Genetics and Environment
- Bone mineral density (BMD): Higher BMD signifies denser bone, while lower BMD predicts hip and vertebral fractures/osteoporosis.
- Racial/ethnic differences: Non-Hispanic Black adults exhibit higher BMD. However, they also face higher mortality after hip fracture.
- Gender differences: Women generally have earlier peak BMD and undergo a more rapid decline compared to men. This is associated with higher fracture risk in post-menopausal white women.
Developmental Competence (Infants, Adolescents, Pregnancy, Aging Adults)
- Infants & Adolescents: Methods of musculoskeletal examination for infants/adolescents are similar to adults. Adolescents commonly experience kyphosis due to prolonged poor posture, but scoliosis is also important to detect.
- Pregnancy: Hormonal changes commonly increase mobility in pregnancy, impacting joints and posture. Progressive lordosis (an exaggerated curve) in the lumbar spine is a common finding.
- Aging adult: Bone remodeling (resorption/deposition) is involved in bone health in aging patients and potentially impacted by factors like low bone mass. Age-related posture changes (e.g., kyphosis) and loss of muscle mass (atrophy) contribute to musculoskeletal issues among the elderly.
Common Musculoskeletal Abnormalities
- Rheumatoid arthritis: Systemic, chronic inflammatory joint disease manifesting with heat, redness, swelling, and especially morning stiffness improving with movement.
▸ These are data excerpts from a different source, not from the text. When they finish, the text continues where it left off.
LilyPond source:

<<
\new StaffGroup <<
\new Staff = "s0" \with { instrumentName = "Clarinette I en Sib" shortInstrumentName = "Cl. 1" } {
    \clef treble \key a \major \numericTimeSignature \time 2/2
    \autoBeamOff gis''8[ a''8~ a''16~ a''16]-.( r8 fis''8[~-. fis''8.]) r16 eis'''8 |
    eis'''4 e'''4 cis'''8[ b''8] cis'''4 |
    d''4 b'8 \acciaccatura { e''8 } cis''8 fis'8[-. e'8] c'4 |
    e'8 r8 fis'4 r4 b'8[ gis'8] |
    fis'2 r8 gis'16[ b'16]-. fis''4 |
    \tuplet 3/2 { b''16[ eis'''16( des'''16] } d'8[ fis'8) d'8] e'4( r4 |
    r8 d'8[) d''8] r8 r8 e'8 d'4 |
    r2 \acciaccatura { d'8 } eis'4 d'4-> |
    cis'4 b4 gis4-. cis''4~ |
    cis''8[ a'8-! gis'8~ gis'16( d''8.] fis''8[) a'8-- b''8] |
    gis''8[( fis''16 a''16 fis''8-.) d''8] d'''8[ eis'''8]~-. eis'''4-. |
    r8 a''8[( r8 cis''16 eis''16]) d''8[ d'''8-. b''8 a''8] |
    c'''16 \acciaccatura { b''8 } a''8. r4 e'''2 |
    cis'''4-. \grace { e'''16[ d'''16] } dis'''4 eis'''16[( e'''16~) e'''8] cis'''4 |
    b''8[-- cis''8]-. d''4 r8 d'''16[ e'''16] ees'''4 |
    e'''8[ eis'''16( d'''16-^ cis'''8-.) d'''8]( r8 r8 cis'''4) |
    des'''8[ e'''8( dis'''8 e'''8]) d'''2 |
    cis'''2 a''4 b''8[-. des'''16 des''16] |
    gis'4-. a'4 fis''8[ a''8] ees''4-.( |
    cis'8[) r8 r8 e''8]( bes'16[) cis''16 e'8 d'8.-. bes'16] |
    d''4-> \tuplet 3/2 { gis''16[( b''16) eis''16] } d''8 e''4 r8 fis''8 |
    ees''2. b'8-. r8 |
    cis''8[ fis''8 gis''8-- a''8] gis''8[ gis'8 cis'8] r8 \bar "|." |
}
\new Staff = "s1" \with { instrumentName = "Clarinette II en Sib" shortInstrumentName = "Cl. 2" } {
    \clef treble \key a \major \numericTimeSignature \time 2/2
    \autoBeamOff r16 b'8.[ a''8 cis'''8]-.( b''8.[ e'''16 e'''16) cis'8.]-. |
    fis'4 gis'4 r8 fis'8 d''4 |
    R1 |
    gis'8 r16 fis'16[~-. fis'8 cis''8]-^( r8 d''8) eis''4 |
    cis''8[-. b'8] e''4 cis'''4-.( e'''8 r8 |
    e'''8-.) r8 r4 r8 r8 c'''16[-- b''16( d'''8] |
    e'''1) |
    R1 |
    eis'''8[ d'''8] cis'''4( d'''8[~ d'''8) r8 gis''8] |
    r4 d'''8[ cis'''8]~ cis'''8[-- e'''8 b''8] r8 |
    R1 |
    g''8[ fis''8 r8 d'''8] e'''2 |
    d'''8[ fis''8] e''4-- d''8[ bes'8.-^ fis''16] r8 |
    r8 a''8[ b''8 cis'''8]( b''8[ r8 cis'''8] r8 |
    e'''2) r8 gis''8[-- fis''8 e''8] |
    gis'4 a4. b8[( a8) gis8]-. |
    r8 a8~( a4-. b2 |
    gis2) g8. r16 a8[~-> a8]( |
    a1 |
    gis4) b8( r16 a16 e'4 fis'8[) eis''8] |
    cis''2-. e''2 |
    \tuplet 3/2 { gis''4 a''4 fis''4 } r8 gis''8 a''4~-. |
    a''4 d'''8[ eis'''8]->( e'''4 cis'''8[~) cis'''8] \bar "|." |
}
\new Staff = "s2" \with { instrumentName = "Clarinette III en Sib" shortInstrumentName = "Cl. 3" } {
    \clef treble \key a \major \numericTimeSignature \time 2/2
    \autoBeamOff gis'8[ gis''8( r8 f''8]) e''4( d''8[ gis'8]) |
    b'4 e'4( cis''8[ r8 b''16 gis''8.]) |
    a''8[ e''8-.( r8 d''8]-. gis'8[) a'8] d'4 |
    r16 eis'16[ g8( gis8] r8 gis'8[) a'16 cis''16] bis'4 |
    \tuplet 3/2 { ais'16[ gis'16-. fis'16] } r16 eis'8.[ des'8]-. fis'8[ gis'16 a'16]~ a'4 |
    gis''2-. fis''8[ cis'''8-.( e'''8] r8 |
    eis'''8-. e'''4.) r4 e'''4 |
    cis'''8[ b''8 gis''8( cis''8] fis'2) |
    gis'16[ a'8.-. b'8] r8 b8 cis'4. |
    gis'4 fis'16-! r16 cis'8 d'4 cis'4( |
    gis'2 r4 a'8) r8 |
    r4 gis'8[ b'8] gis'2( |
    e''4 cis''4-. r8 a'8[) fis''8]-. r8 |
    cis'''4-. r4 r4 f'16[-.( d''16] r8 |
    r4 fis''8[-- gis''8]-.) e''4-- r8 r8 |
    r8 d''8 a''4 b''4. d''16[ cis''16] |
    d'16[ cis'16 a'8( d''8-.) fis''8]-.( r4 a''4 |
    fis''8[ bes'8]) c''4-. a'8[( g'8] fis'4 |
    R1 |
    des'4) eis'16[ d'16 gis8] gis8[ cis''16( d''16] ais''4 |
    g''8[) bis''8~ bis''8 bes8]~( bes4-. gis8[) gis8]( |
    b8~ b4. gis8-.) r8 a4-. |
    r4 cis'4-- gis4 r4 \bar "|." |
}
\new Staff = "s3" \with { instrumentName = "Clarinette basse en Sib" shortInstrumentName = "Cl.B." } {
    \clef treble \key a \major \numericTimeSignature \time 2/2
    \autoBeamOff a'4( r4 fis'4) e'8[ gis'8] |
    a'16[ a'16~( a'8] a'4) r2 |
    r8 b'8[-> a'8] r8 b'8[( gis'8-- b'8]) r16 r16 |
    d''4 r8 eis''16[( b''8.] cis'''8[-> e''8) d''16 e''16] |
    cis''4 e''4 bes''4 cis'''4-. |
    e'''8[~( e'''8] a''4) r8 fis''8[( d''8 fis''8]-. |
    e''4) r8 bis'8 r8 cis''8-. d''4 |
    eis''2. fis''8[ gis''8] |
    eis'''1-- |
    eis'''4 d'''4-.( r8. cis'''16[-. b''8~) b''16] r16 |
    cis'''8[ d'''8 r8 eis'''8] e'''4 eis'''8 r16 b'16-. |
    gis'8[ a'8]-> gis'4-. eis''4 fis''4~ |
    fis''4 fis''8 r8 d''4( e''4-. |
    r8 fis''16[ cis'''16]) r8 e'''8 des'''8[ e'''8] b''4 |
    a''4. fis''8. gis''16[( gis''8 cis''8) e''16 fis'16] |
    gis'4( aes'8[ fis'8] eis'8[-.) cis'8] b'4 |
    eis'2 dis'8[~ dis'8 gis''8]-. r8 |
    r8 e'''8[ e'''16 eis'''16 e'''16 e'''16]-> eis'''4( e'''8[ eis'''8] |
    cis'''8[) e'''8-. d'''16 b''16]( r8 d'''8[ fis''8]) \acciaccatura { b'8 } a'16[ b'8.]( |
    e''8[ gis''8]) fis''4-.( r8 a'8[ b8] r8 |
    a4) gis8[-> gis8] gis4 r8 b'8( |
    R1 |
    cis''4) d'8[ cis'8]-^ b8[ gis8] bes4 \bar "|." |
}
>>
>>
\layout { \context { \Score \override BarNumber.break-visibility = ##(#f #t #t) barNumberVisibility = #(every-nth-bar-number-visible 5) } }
- Osteoarthritis: Degenerative, non-inflammatory joint affliction that gradually involves cartilage destruction, frequently accompanied by pain and stiffness.
- Osteoporosis: Bone disease due to reduced bone density/mineral content, rising the risk of fractures. Factors like lack of physical activity contribute to its development in women and older individuals.
- Common abnormalities include joint effusion(fluid build up), torn rotator cuff, gouty arthritis, carpal tunnel syndrome, and scoliosis (abnormal spinal curvature).
Health Promotion and Patient Teaching
- Diet: Maintain a diet rich in calcium & vitamin D to support bone health.
- Smoking Cessation: Important for overall and musculoskeletal health.
- Alcohol Intake: Recommend moderation of alcohol intake for musculoskeletal health.
- Exercise Promotion: Encourage suitable exercise levels (weight-bearing, etc).
- Osteoporosis Screening: Promote screening appropriate for the population based on factors like age.
- Fall prevention: Important for elderly persons (to reduce the risk of fractures).
Additional History Questions related to Aging Adult
- Assess for any losses of function, self-care deficits, or potential safety risks.
- Investigate whether they have had new onset weakness, falls or any stumbling issues.
- Note whether the patient uses a mobility device, which suggests potential concerns with mobility.
- Consider recommendations for DXA screening (for females age 65 or older and/or postmenopausal, younger women).